Scarcity of vegetables appears to produce an intimacy among animals. Here the sheep graze in flocks, exclusive of horned cattle or horses, and the vicuña keeps aloof from all; but in less productive places, vicuñas are found eating from the same scanty table with the sheep and llamas. Animals which inhabit the highest atmospheres are obliged to come down among those below them.
The Puna seems the natural elevation for sheep; they thrive best there. The llama don't do so well. The place of the vicuña is between these two mountainous distributions of animal life. Horned cattle and horses are above their station here, and thrive badly. The hog dives down into the very sloppy bottom; his greediness could not be satisfied on the upper plains; he would certainly perish for want of food, and is never found at such altitudes, unless forced up.
There is a sparse population and very little cultivation. The people are supplied with grain and fruits from the ravines on the edge of the Madeira Plata. We changed baggage mules at the town of Sicasica, a flourishing place during the days of wealthy miners, but an uninteresting and lifeless Indian town now.
At the post-house of Oroma, where we spent the night, a party of gentlemen stopped for baggage mules. They were travelling in haste, one being on his way to La Paz to join a wife and children after a banishment of eighteen months. His expressed political opinions happened to differ from those who came into power by force of musketry. His friends had obtained permission for his return, giving security he should not offend in the same way again. He pointed out on the map his wanderings through the wilds of Eastern Bolivia and the province of Matto Grosso in Brazil, and described his sufferings. He had not heard from his family, not knowing, until lately, they were still alive. He laughed and joked about his troubles, as though happy at getting home again.

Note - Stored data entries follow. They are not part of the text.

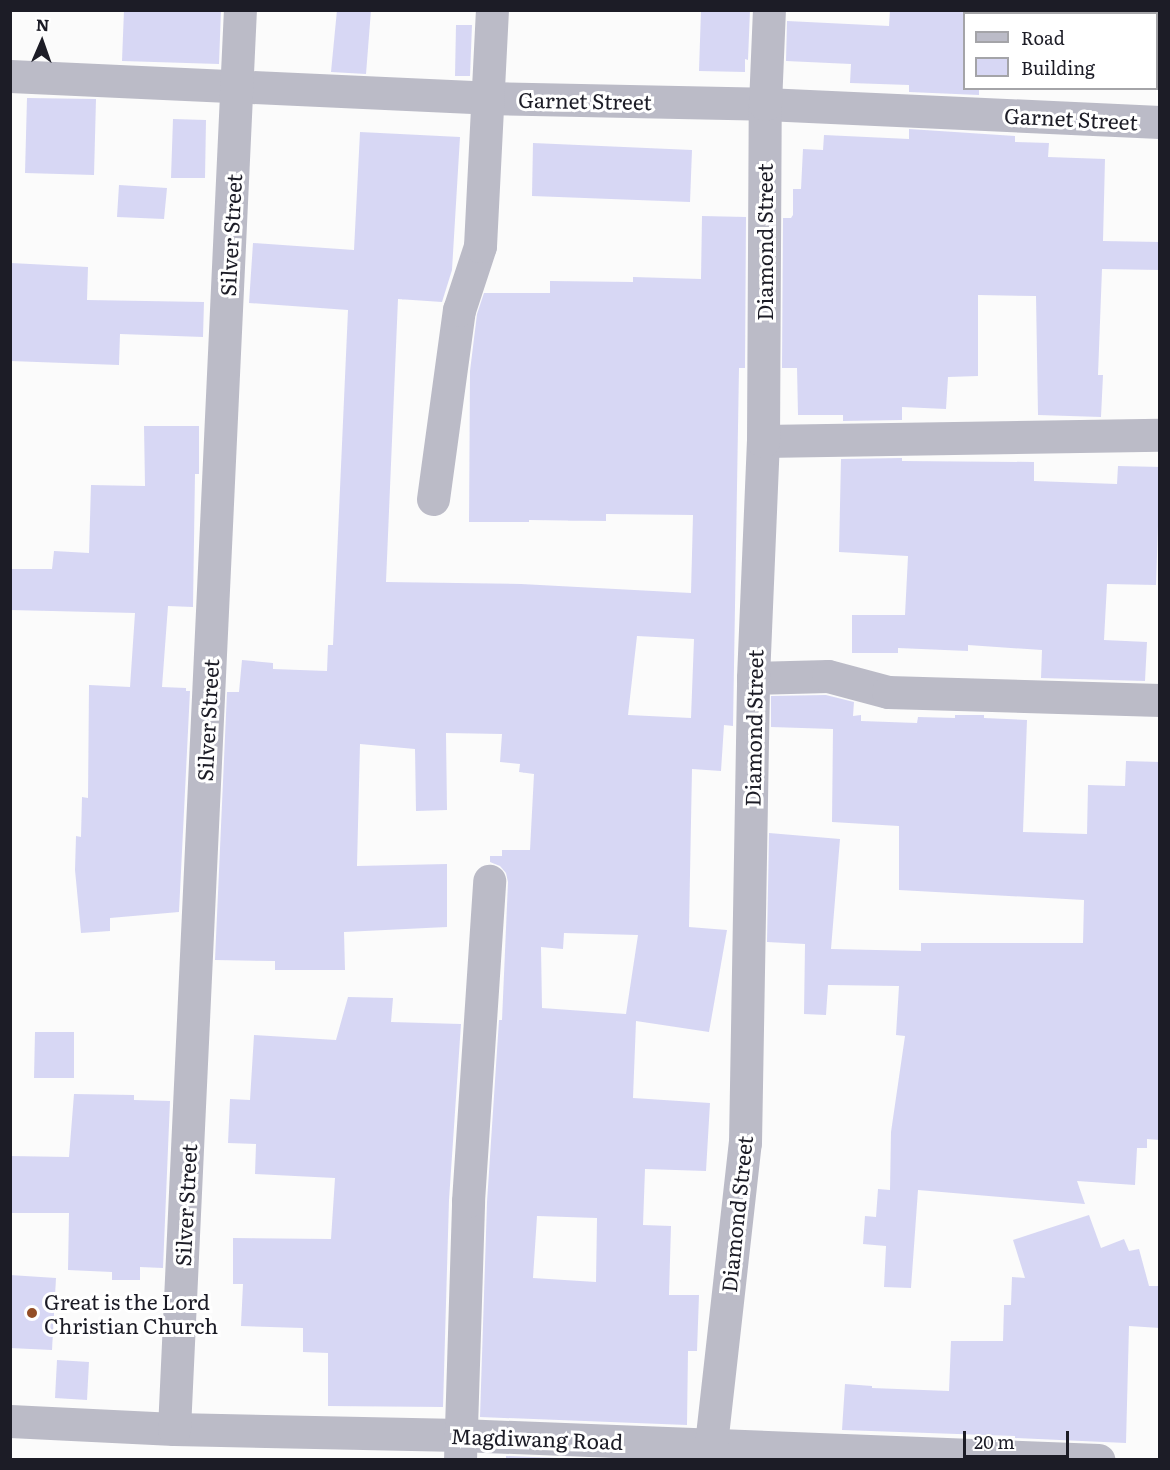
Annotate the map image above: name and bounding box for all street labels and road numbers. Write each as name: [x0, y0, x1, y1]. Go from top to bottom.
street label: Garnet Street: [518, 86, 652, 114]
street label: Garnet Street: [1003, 102, 1139, 134]
street label: Diamond Street: [751, 163, 777, 321]
street label: Silver Street: [214, 173, 246, 297]
street label: Diamond Street: [739, 649, 767, 807]
street label: Silver Street: [191, 658, 223, 782]
street label: Diamond Street: [715, 1134, 757, 1294]
street label: Silver Street: [169, 1143, 201, 1267]
street label: Magdiwang Road: [450, 1422, 624, 1454]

A priest of the party sat on the baggage listening to our conversation. One inquired if the President of the United States sent those out of the country who expressed political opinions in opposition to his own, and really seemed surprised to learn that sometimes nearly half the nation did not agree with our President in all things, and were not interfered with.
Changing mules at Pandura post-house, we arrived at Caracollo, in the department of Oruro, which contains a population of 8,129 Creoles and 86,943 aborigines. This department has produced a large amount of silver.

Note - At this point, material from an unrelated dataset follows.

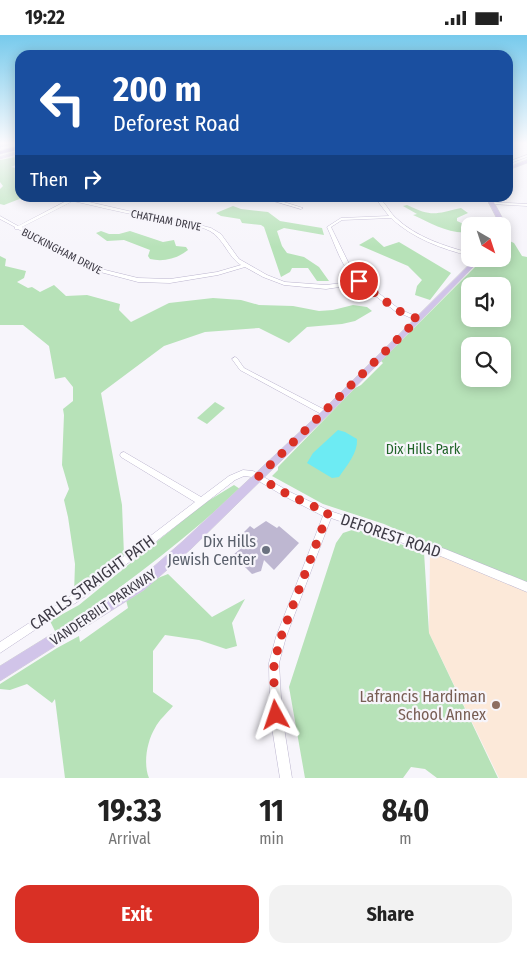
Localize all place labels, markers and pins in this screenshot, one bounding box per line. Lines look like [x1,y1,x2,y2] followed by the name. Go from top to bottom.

The city of Oruro, the capital and largest town in the department, has a population of 5,687. One hundred and twenty years ago, it contained a population of 38,000, without counting Indians. This decrease is accounted for by the state of the mines.
There are twelve hundred and fifteen abandoned silver mines near the town, and not less than two hundred gold mines, most of which contain water. Eleven silver mines are still worked.
In the province of Poopo fifteen silver mines are worked, and three hundred and sixteen stand idle; besides which there are four silver mines worked in the province of Carangas, and two hundred and eighty-five abandoned. On the discovery of a mine, it is reported and registered to be taxed. The miners of silver ores are required by law to sell their metal to the government at a certain price. As merchants are willing to pay higher, the silver of Bolivia often passes out of the country in bars. Gold may be exported by paying a duty of three per cent.